■ **PASSAGE**
╔══
- Promotional poster
- Directed by: Rajasekhar
- Written by: Ram-Rahim
- Produced by: M. Kumaran M. Saravanan M. Balasubramaniam
- Starring: Mithun Chakraborty Rakesh Roshan Rati Agnihotri Bindiya Goswami Sujit Kumar
- Music by: Bappi Lahiri
- Production company: AVM Productions
- Release date: 4 December 1981;
- Running time: 130 minutes
- Country: India
- Language: Hindi

= Jeene Ki Arzoo =

Jeene Ki Arzoo is a 1981 Indian Hindi-language action film directed by Rajasekhar and produced by AVM Productions. The film stars Mithun Chakraborty, Rakesh Roshan, Rati Agnihotri, Bindiya Goswami and Sujit Kumar. It is a remake of director's own Kannada film Hunnimeya Rathriyalli.
╚══
■ **PROBLEM A**
According to the Jeene Ki Arzoo entry, which Kannada film is this movie a remake of?
■ **PROBLEM B**
Name every actor the Jeene Ki Arzoo entry lists as starring in the film.
■ **PROBLEM C**
Render this sentence from the Jeene Ki Arzoo entry in Spanish: "Jeene Ki Arzoo is a 1981 Indian Hindi-language action film directed by Rajasekhar and produced by AVM Productions."
Rely solely on the Jeene Ki Arzoo entry to respond.

Records from a dataset:
╔══
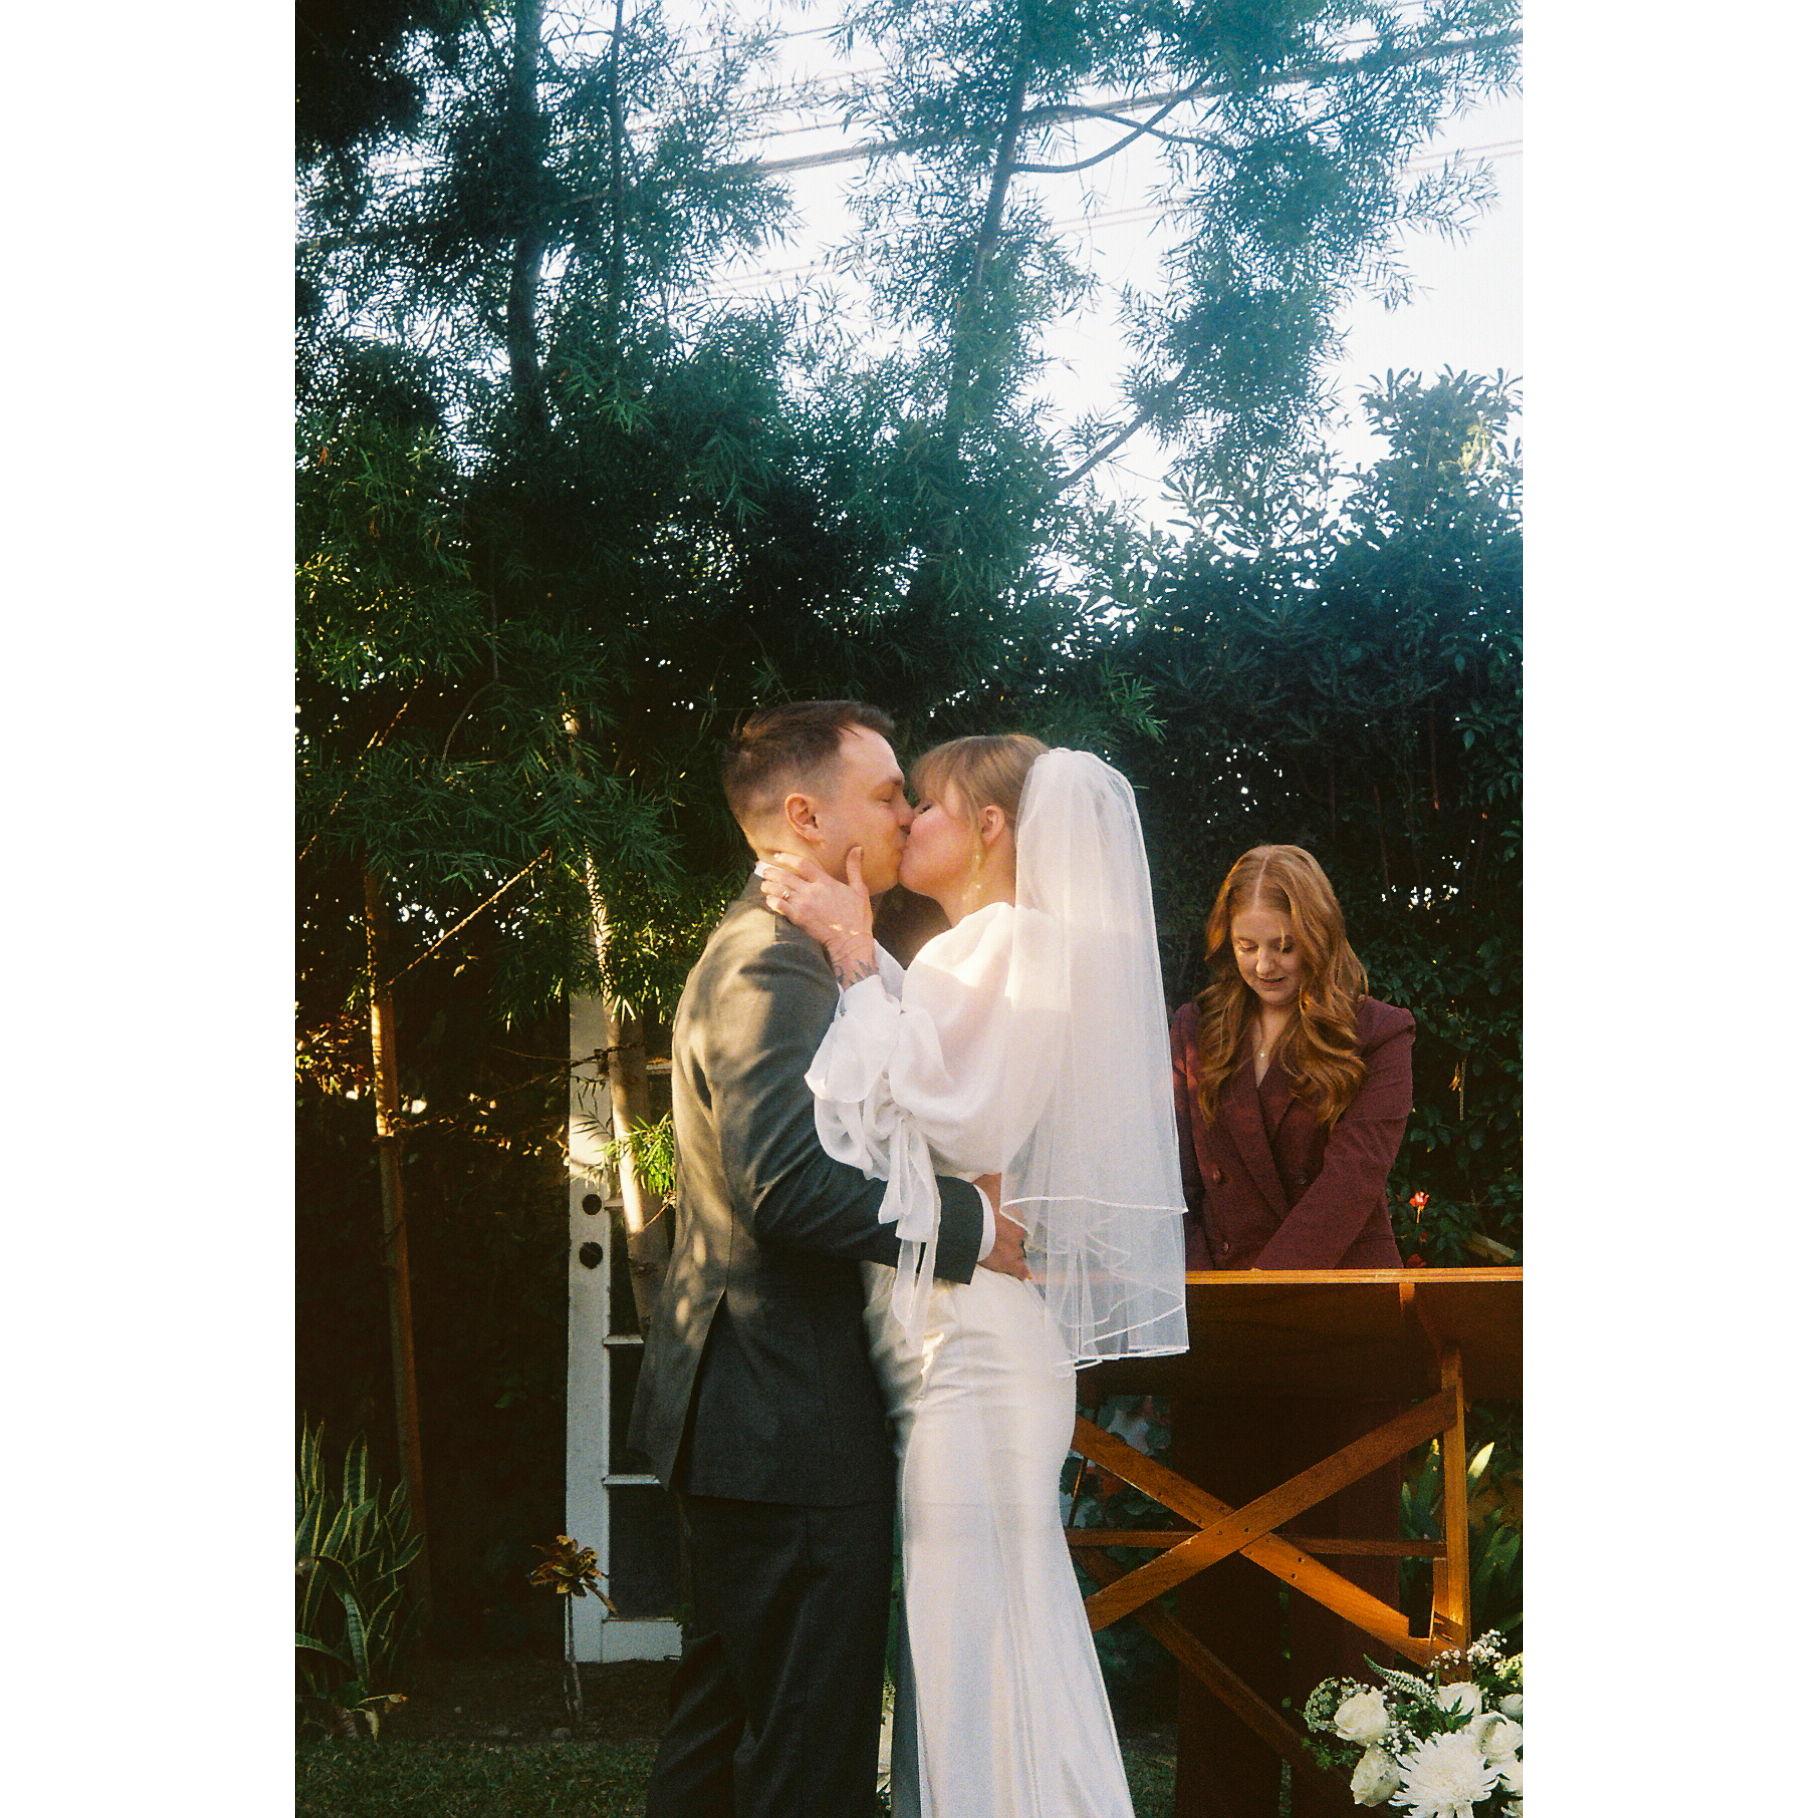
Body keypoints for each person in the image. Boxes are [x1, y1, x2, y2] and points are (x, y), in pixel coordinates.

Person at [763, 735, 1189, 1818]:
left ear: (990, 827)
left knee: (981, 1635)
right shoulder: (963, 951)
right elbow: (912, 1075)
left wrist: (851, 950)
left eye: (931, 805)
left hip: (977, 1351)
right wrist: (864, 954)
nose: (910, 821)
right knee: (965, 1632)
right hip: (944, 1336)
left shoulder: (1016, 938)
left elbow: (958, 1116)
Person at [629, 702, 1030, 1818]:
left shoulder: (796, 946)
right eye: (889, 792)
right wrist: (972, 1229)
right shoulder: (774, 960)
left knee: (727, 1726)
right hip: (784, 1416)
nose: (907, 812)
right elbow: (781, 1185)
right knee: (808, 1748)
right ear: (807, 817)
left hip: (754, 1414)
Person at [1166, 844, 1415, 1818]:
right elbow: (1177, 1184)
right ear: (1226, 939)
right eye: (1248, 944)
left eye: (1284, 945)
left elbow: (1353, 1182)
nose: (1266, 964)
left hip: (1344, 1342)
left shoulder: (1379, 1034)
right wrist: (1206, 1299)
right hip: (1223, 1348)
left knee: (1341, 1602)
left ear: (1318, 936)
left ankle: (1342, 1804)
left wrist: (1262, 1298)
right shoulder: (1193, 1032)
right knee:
╚══
■ **TASK OUTPUT A**
Hunnimeya Rathriyalli

■ **TASK OUTPUT B**
Mithun Chakraborty, Rakesh Roshan, Rati Agnihotri, Bindiya Goswami, Sujit Kumar

■ **TASK OUTPUT C**
Jeene Ki Arzoo es una película de acción india de 1981 en hindi, dirigida por Rajasekhar y producida por AVM Productions.